Ese territorio de praderas oscilantes que es el océano, representa la primacía de la lucha entre el hombre y el sinsentido. Podemos llegar a dibujar estelas en el mar ayudados por mil constelaciones astrales, pero todas se verán destinadas al mismo puerto: la verdad de la nada. A su vez, nos seguiremos obstinando en constatar dicha nada, dicha tragedia que se opone a nuestro deseo de absoluto, de eternidad o de redención. Casas en el mar, vana pretensión de Paraíso. Porque si el mar es amenaza y riesgo en cuanto se opone a la certeza y al arraigo de la tierra, también la amplitud irrevocable del océano es posibilidad y búsqueda de nuevos sentidos, búsqueda apasionada y desesperada por trascender la comodidad del aquí. Todo lo grandioso merece un sacrificio. El navegante lo sabe. No obstante, el sacrificio en este caso se vincula con la desterritorialización, o sea, con la carencia de toda acogida, con la falta de hospitalidad: con la locura. Nadie escucha el sinsentido que el navegante viene a profetizar porque todo el cosmos está sordo, sordo y loco, todo el universo se agota en su devenir, y ésa precisamente es la constatación de la inaccesibilidad ante el posible sentido: ese es el sinsentido de la sordera. El sentido es sinsentido porque entre Dios y el hombre hay un abismo, nada que asegure el acceso a Su esencia. El Plan Divino se torna insondable. La locura emerge como puro devenir en cosmos, como puro impedimento de acceso al sentido. El hombre tiene sed de Dios en cuanto añora conocer ese sentido, pero toda su peregrinación por los mares de la existencia plasman el despliegue del sinsentido. Negación no tanto del sentido, sino de nuestras capacidades para aprehenderlo y, por ello mismo, encarnación vital del sinsentido.

◆ QUÉ HACER ◆
Por favor, reproduce íntegro y sin ningún cambio el texto de arriba sobre el mar y el sinsentido.

◆ DATOS PROPORCIONADOS ◆
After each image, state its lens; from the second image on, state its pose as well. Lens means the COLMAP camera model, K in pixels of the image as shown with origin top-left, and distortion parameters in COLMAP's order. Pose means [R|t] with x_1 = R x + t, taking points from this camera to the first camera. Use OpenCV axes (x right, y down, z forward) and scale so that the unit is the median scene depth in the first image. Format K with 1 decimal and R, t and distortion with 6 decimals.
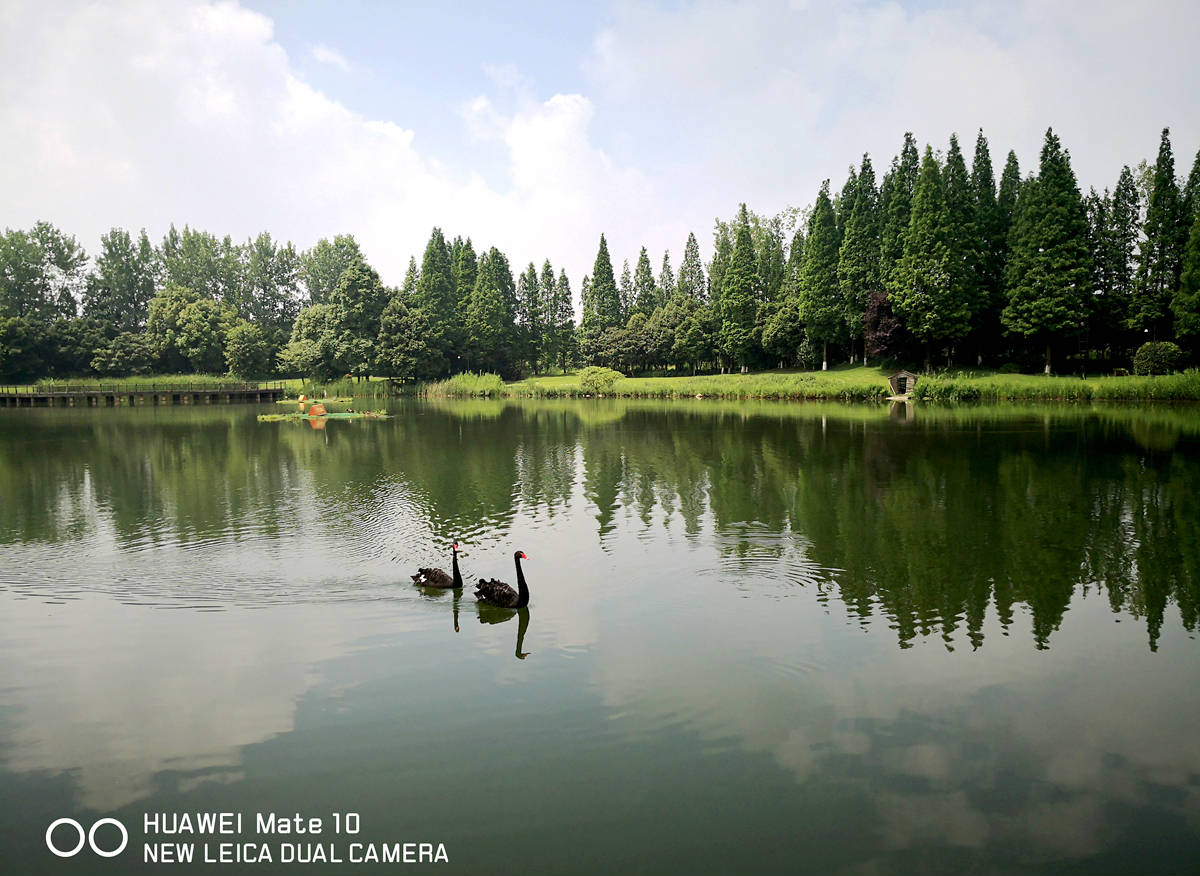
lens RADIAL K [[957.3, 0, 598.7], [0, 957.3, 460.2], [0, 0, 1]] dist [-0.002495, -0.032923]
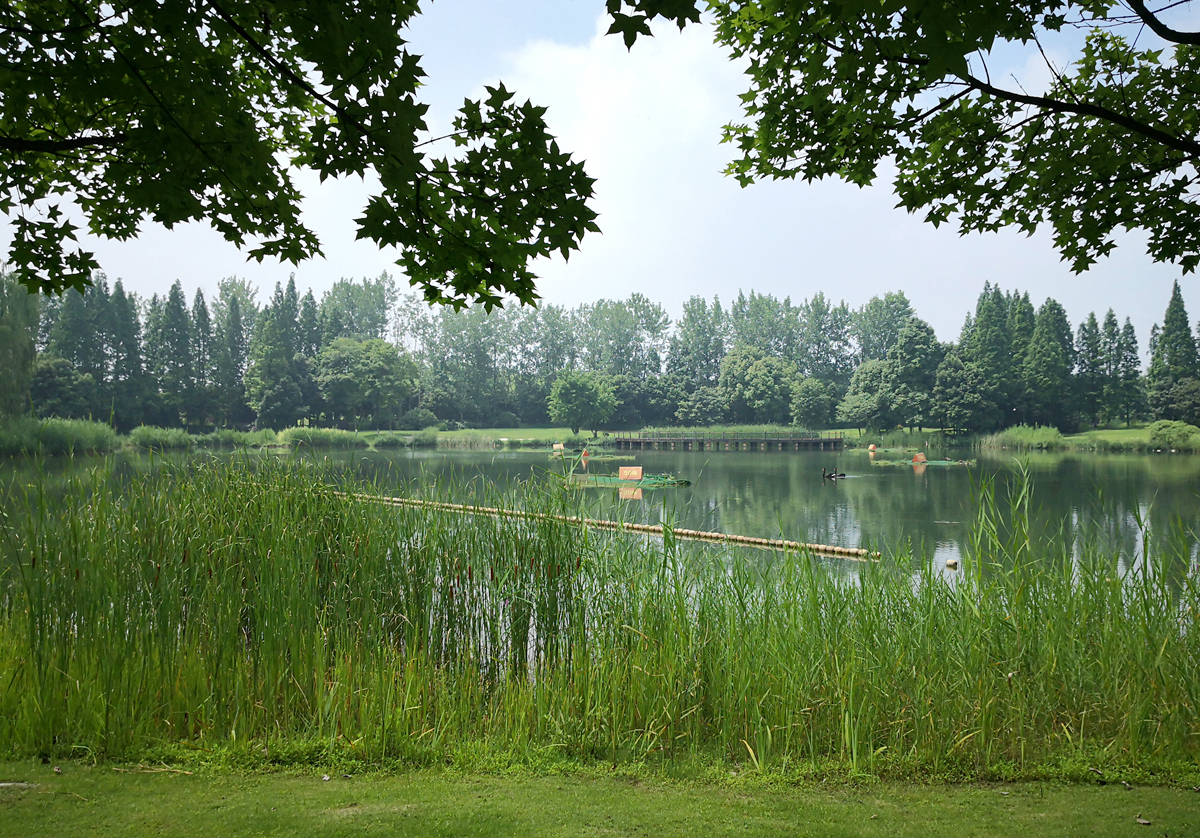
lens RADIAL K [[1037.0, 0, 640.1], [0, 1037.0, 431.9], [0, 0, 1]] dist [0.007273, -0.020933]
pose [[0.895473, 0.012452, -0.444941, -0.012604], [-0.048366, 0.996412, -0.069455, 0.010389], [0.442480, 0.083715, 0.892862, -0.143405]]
---
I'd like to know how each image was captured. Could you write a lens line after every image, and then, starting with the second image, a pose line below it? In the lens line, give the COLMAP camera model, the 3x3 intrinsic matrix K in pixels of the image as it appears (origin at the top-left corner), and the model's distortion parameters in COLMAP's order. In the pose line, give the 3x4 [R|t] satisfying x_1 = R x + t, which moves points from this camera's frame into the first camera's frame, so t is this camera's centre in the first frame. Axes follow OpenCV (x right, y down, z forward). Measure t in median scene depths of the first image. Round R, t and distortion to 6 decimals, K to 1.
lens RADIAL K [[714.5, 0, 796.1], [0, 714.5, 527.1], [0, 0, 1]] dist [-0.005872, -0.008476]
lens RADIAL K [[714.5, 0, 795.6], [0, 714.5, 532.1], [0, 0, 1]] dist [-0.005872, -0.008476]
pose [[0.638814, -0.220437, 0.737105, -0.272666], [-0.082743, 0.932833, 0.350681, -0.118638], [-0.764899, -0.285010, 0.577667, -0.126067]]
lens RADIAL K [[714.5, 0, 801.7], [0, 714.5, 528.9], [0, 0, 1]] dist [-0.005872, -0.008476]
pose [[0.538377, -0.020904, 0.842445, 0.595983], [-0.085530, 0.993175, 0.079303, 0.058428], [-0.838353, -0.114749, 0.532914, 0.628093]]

◆ SOLUCIÓN ◆
Ese territorio de praderas oscilantes que es el océano, representa la primacía de la lucha entre el hombre y el sinsentido. Podemos llegar a dibujar estelas en el mar ayudados por mil constelaciones astrales, pero todas se verán destinadas al mismo puerto: la verdad de la nada. A su vez, nos seguiremos obstinando en constatar dicha nada, dicha tragedia que se opone a nuestro deseo de absoluto, de eternidad o de redención. Casas en el mar, vana pretensión de Paraíso. Porque si el mar es amenaza y riesgo en cuanto se opone a la certeza y al arraigo de la tierra, también la amplitud irrevocable del océano es posibilidad y búsqueda de nuevos sentidos, búsqueda apasionada y desesperada por trascender la comodidad del aquí. Todo lo grandioso merece un sacrificio. El navegante lo sabe. No obstante, el sacrificio en este caso se vincula con la desterritorialización, o sea, con la carencia de toda acogida, con la falta de hospitalidad: con la locura. Nadie escucha el sinsentido que el navegante viene a profetizar porque todo el cosmos está sordo, sordo y loco, todo el universo se agota en su devenir, y ésa precisamente es la constatación de la inaccesibilidad ante el posible sentido: ese es el sinsentido de la sordera. El sentido es sinsentido porque entre Dios y el hombre hay un abismo, nada que asegure el acceso a Su esencia. El Plan Divino se torna insondable. La locura emerge como puro devenir en cosmos, como puro impedimento de acceso al sentido. El hombre tiene sed de Dios en cuanto añora conocer ese sentido, pero toda su peregrinación por los mares de la existencia plasman el despliegue del sinsentido. Negación no tanto del sentido, sino de nuestras capacidades para aprehenderlo y, por ello mismo, encarnación vital del sinsentido.